◆ What to do
Continue the AbacusSummit simulation overview from where it ends.

◆ Selected passage
--- START ---

AbacusSummit
AbacusSummit is the world’s largest suite of high-performance cosmological N-body simulations, developed to meet and exceed the analysis requirements of the Dark Energy Spectroscopic Instrument. These simulations allow one to predict the large-scale structure that results from a wide range of cosmological models, enabling detailed investigations of theories of cosmological structure formation and comparison to the coming decade of observational surveys.
AbacusSummit was performed with the Abacus code on the Summit supercomputer at the Oak Ridge Leadership Computing Facility (OLCF) using time from the ALCC program. AbacusSummit provides nearly 60 trillion simulated particles over 97 cosmologies, including 140 examples of 330 billion particles in 2 Gpc/h boxes. It generated about 2 petabytes of data products, comprising halo catalogs, merger trees, and particle subsamples. These data products are being placed in the public domain, with access arranged for large collaborations. More details are available here.

--- END ---

◆ Entries shown
--- START ---

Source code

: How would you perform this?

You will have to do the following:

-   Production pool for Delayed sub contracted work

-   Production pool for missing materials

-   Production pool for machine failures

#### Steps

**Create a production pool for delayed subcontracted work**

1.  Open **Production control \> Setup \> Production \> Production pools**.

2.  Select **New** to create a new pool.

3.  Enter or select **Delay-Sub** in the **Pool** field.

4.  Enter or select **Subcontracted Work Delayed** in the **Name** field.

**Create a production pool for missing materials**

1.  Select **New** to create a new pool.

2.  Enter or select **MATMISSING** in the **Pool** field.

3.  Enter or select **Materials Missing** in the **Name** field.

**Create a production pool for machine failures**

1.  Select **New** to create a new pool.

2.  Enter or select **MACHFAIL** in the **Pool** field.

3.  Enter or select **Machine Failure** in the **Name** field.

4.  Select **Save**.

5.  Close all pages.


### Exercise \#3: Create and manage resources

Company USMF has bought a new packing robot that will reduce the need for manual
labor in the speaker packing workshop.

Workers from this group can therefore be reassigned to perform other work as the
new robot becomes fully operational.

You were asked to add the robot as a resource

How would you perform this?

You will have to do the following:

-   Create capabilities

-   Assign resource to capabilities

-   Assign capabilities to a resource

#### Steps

--- END ---

◆ Task response
The Abacus code aims to produce extremely high-performance and high-accuracy simulations, leveraging the opportunities of a new mathematical algorithm for the solution of gravitational forces and the high speed of graphics processing units (GPUs). The code has been exquisitely optimized and indeed co-developed with custom-built computers. Abacus has been developed over a decade. Currently it is actively developed by Lehman Garrison, Nina Maksimova, and Daniel Eisenstein, with contributions from Boryana Hadzhiyska and Sownak Bose and consulting from Philip Pinto. Abacus was initially developed by Marc Metchnik and Philip Pinto, with contributions from Daniel Eisenstein and later development led by Douglas Ferrer.
Abacus found a superb match with the OLCF Summit supercomputer, which featured a combination of GPU power, CPU power, memory, and storage that allowed large Abacus simulations to be run. Abacus achieved very high performance on Summit, completing this world-leading suite in about 350,000 node-hours.
An earlier simulation suite called AbacusCosmos is available here.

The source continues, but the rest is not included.